BEGIN The data

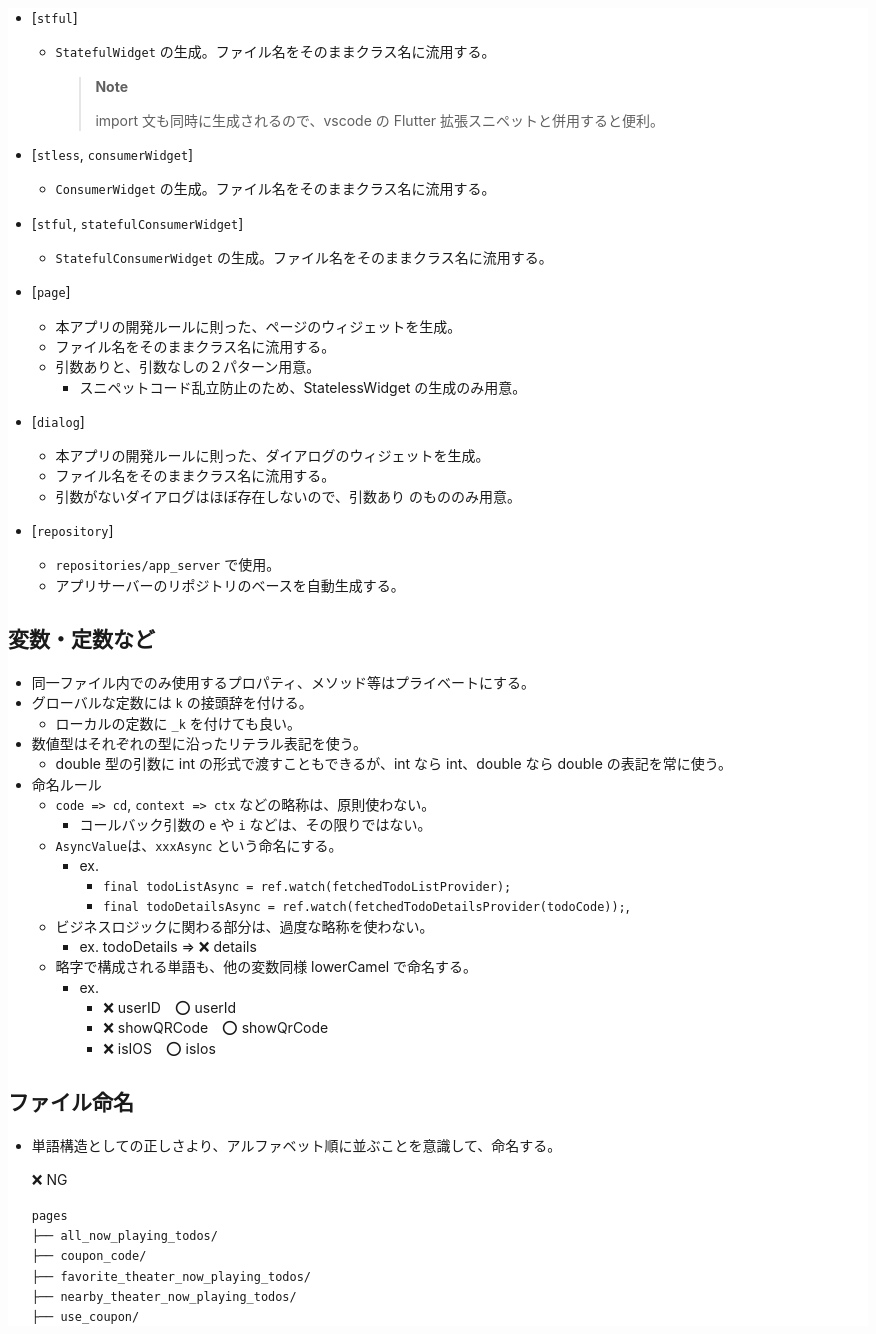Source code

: - [`stful`]
  - `StatefulWidget` の生成。ファイル名をそのままクラス名に流用する。
  
    > **Note** 
    > 
    > import 文も同時に生成されるので、vscode の Flutter 拡張スニペットと併用すると便利。

- [`stless`, `consumerWidget`]
  - `ConsumerWidget` の生成。ファイル名をそのままクラス名に流用する。
- [`stful`, `statefulConsumerWidget`]
  - `StatefulConsumerWidget` の生成。ファイル名をそのままクラス名に流用する。
- [`page`]
  - 本アプリの開発ルールに則った、ページのウィジェットを生成。
  - ファイル名をそのままクラス名に流用する。
  - 引数ありと、引数なしの２パターン用意。
    - スニペットコード乱立防止のため、StatelessWidget の生成のみ用意。
- [`dialog`]
  - 本アプリの開発ルールに則った、ダイアログのウィジェットを生成。
  - ファイル名をそのままクラス名に流用する。
  - 引数がないダイアログはほぼ存在しないので、引数あり のもののみ用意。
- [`repository`]
  - `repositories/app_server` で使用。
  - アプリサーバーのリポジトリのベースを自動生成する。

## 変数・定数など
- 同一ファイル内でのみ使用するプロパティ、メソッド等はプライベートにする。
- グローバルな定数には `k` の接頭辞を付ける。
    - ローカルの定数に `_k` を付けても良い。
- 数値型はそれぞれの型に沿ったリテラル表記を使う。
    - double 型の引数に int の形式で渡すこともできるが、int なら int、double なら double の表記を常に使う。
- 命名ルール
  - `code => cd`, `context => ctx` などの略称は、原則使わない。
    - コールバック引数の `e` や `i` などは、その限りではない。
  - `AsyncValue`は、`xxxAsync` という命名にする。
    - ex.
      - `final todoListAsync = ref.watch(fetchedTodoListProvider);`
      - `final todoDetailsAsync = ref.watch(fetchedTodoDetailsProvider(todoCode));`,
  - ビジネスロジックに関わる部分は、過度な略称を使わない。
    - ex. todoDetails => ❌ details
  - 略字で構成される単語も、他の変数同様 lowerCamel で命名する。
    - ex.
      - ❌ userID　⭕️ userId
      - ❌ showQRCode　⭕️ showQrCode
      - ❌ isIOS　⭕️ isIos

## ファイル命名
- 単語構造としての正しさより、アルファベット順に並ぶことを意識して、命名する。

  ❌ NG
  ```
  pages
  ├── all_now_playing_todos/
  ├── coupon_code/
  ├── favorite_theater_now_playing_todos/
  ├── nearby_theater_now_playing_todos/
  ├── use_coupon/
  ```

END The data

Give the entries again, exactly and in full, with no image included.

Source code

: - [`stful`]
  - `StatefulWidget` の生成。ファイル名をそのままクラス名に流用する。
  
    > **Note** 
    > 
    > import 文も同時に生成されるので、vscode の Flutter 拡張スニペットと併用すると便利。

- [`stless`, `consumerWidget`]
  - `ConsumerWidget` の生成。ファイル名をそのままクラス名に流用する。
- [`stful`, `statefulConsumerWidget`]
  - `StatefulConsumerWidget` の生成。ファイル名をそのままクラス名に流用する。
- [`page`]
  - 本アプリの開発ルールに則った、ページのウィジェットを生成。
  - ファイル名をそのままクラス名に流用する。
  - 引数ありと、引数なしの２パターン用意。
    - スニペットコード乱立防止のため、StatelessWidget の生成のみ用意。
- [`dialog`]
  - 本アプリの開発ルールに則った、ダイアログのウィジェットを生成。
  - ファイル名をそのままクラス名に流用する。
  - 引数がないダイアログはほぼ存在しないので、引数あり のもののみ用意。
- [`repository`]
  - `repositories/app_server` で使用。
  - アプリサーバーのリポジトリのベースを自動生成する。

## 変数・定数など
- 同一ファイル内でのみ使用するプロパティ、メソッド等はプライベートにする。
- グローバルな定数には `k` の接頭辞を付ける。
    - ローカルの定数に `_k` を付けても良い。
- 数値型はそれぞれの型に沿ったリテラル表記を使う。
    - double 型の引数に int の形式で渡すこともできるが、int なら int、double なら double の表記を常に使う。
- 命名ルール
  - `code => cd`, `context => ctx` などの略称は、原則使わない。
    - コールバック引数の `e` や `i` などは、その限りではない。
  - `AsyncValue`は、`xxxAsync` という命名にする。
    - ex.
      - `final todoListAsync = ref.watch(fetchedTodoListProvider);`
      - `final todoDetailsAsync = ref.watch(fetchedTodoDetailsProvider(todoCode));`,
  - ビジネスロジックに関わる部分は、過度な略称を使わない。
    - ex. todoDetails => ❌ details
  - 略字で構成される単語も、他の変数同様 lowerCamel で命名する。
    - ex.
      - ❌ userID　⭕️ userId
      - ❌ showQRCode　⭕️ showQrCode
      - ❌ isIOS　⭕️ isIos

## ファイル命名
- 単語構造としての正しさより、アルファベット順に並ぶことを意識して、命名する。

  ❌ NG
  ```
  pages
  ├── all_now_playing_todos/
  ├── coupon_code/
  ├── favorite_theater_now_playing_todos/
  ├── nearby_theater_now_playing_todos/
  ├── use_coupon/
  ```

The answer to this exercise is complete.